====== Data for analysis
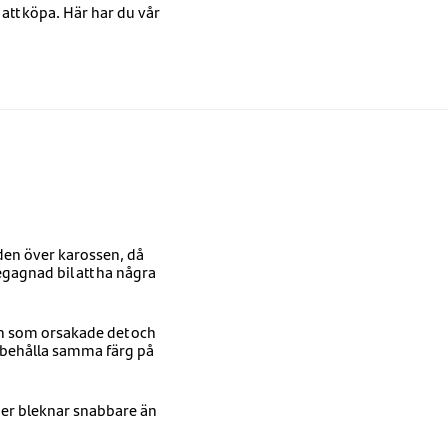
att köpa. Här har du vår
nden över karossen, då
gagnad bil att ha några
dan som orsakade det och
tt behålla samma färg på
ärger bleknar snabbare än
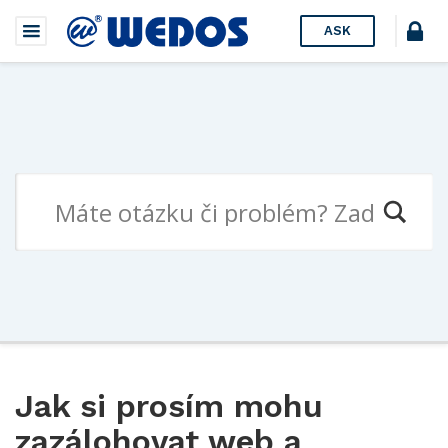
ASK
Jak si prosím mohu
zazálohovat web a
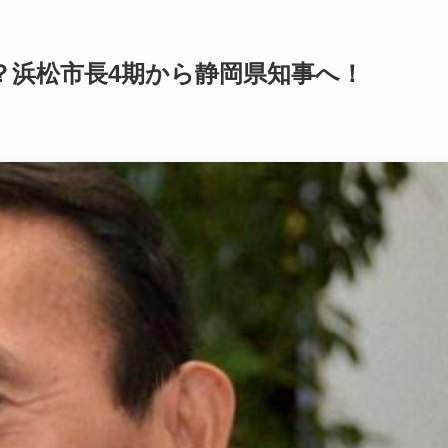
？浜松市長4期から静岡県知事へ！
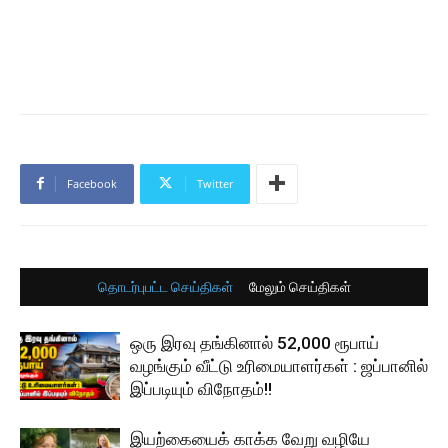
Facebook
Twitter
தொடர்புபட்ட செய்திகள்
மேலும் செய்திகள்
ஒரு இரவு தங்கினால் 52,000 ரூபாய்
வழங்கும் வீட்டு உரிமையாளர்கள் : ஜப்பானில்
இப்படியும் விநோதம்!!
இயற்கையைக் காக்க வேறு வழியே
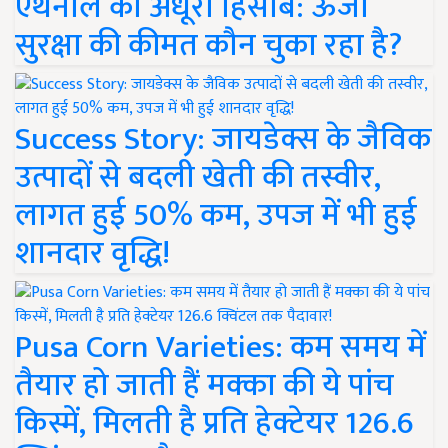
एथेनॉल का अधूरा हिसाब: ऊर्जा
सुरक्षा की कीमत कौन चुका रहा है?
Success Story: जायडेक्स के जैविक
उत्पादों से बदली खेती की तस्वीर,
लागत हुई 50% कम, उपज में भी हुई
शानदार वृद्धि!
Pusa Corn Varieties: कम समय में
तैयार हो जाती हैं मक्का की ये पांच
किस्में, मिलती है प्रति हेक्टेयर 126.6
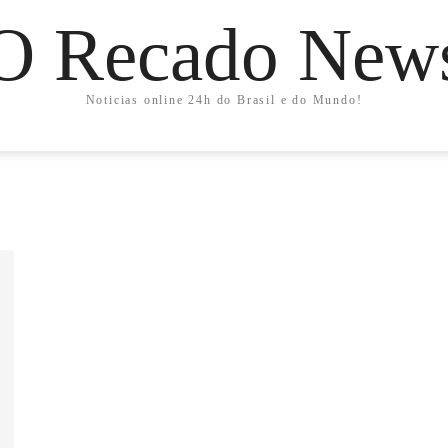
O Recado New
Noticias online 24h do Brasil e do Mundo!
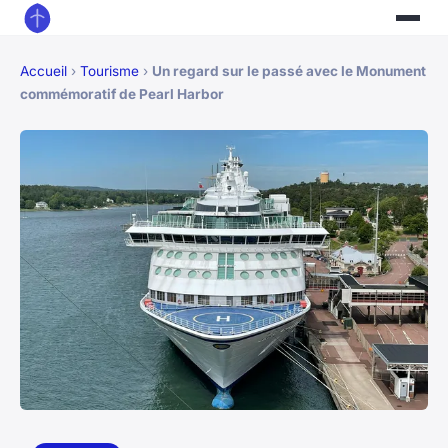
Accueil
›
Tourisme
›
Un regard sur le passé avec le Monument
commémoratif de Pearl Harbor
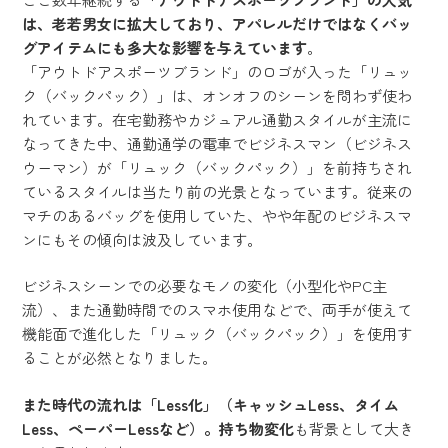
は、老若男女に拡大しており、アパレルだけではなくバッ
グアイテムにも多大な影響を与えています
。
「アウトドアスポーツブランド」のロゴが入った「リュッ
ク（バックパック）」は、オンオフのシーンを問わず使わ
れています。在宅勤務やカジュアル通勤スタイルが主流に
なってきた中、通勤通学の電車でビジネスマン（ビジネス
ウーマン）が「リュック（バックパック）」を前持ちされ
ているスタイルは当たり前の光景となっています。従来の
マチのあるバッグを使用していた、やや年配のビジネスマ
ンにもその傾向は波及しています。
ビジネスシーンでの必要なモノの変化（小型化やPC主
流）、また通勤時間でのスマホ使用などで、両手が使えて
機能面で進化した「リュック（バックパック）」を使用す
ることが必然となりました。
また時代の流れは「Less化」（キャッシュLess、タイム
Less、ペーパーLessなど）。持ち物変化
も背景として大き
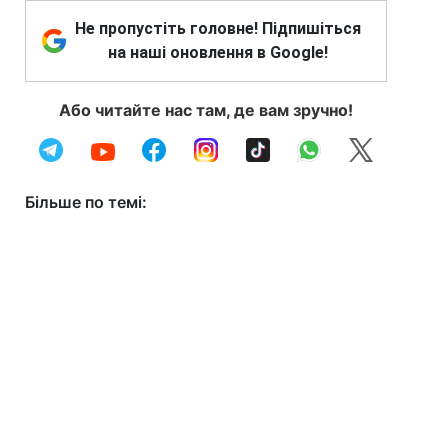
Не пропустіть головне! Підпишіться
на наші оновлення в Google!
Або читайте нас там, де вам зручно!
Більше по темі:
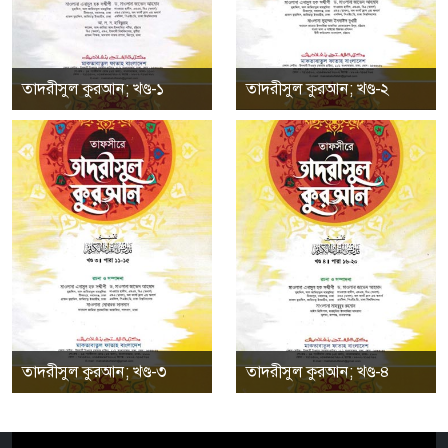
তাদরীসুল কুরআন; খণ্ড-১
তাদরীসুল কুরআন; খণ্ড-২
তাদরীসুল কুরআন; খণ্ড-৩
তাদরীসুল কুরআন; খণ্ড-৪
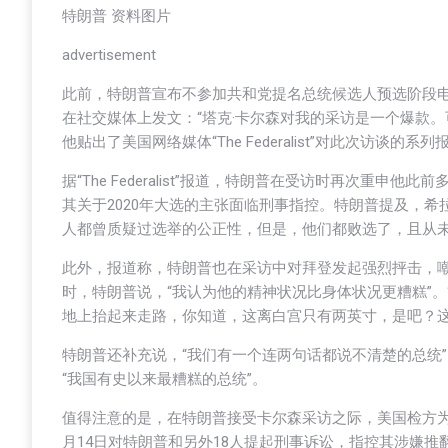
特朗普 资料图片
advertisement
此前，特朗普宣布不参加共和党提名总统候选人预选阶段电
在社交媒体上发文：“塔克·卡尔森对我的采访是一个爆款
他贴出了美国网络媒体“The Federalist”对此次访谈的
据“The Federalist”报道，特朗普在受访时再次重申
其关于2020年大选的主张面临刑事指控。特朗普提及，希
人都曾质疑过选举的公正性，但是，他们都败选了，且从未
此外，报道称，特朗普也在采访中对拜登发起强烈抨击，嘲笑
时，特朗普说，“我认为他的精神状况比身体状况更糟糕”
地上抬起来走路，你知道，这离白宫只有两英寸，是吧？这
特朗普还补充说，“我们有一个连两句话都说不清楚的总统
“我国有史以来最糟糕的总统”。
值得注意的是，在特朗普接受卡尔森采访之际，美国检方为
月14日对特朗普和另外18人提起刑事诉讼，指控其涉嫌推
============
• Task directions:
Could you reproduce exactly the lines running from the one with "शानदार वृद्धि!" through the final line of the listing above, both included, and drop the pictures?

• Output:
शानदार वृद्धि!
Pusa Corn Varieties: कम समय में
तैयार हो जाती हैं मक्का की ये पांच
किस्में, मिलती है प्रति हेक्टेयर 126.6
O Recado New
Noticias online 24h do Brasil e do Mundo!
Accueil
›
Tourisme
›
Un regard sur le passé avec le Monument
commémoratif de Pearl Harbor
は、老若男女に拡大しており、アパレルだけではなくバッ
グアイテムにも多大な影響を与えています
。
「アウトドアスポーツブランド」のロゴが入った「リュッ
ク（バックパック）」は、オンオフのシーンを問わず使わ
れています。在宅勤務やカジュアル通勤スタイルが主流に
なってきた中、通勤通学の電車でビジネスマン（ビジネス
ウーマン）が「リュック（バックパック）」を前持ちされ
ているスタイルは当たり前の光景となっています。従来の
マチのあるバッグを使用していた、やや年配のビジネスマ
ンにもその傾向は波及しています。
ビジネスシーンでの必要なモノの変化（小型化やPC主
流）、また通勤時間でのスマホ使用などで、両手が使えて
機能面で進化した「リュック（バックパック）」を使用す
ることが必然となりました。
また時代の流れは「Less化」（キャッシュLess、タイム
Less、ペーパーLessなど）。持ち物変化
も背景として大き
Не пропустіть головне! Підпишіться
на наші оновлення в Google!
Або читайте нас там, де вам зручно!
Більше по темі:
তাদরীসুল কুরআন; খণ্ড-১
তাদরীসুল কুরআন; খণ্ড-২
তাদরীসুল কুরআন; খণ্ড-৩
তাদরীসুল কুরআন; খণ্ড-৪
特朗普 资料图片
advertisement
此前，特朗普宣布不参加共和党提名总统候选人预选阶段电
在社交媒体上发文：“塔克·卡尔森对我的采访是一个爆款
他贴出了美国网络媒体“The Federalist”对此次访谈的
据“The Federalist”报道，特朗普在受访时再次重申
其关于2020年大选的主张面临刑事指控。特朗普提及，希
人都曾质疑过选举的公正性，但是，他们都败选了，且从未
此外，报道称，特朗普也在采访中对拜登发起强烈抨击，嘲笑
时，特朗普说，“我认为他的精神状况比身体状况更糟糕”
地上抬起来走路，你知道，这离白宫只有两英寸，是吧？这
特朗普还补充说，“我们有一个连两句话都说不清楚的总统
“我国有史以来最糟糕的总统”。
值得注意的是，在特朗普接受卡尔森采访之际，美国检方为
月14日对特朗普和另外18人提起刑事诉讼，指控其涉嫌推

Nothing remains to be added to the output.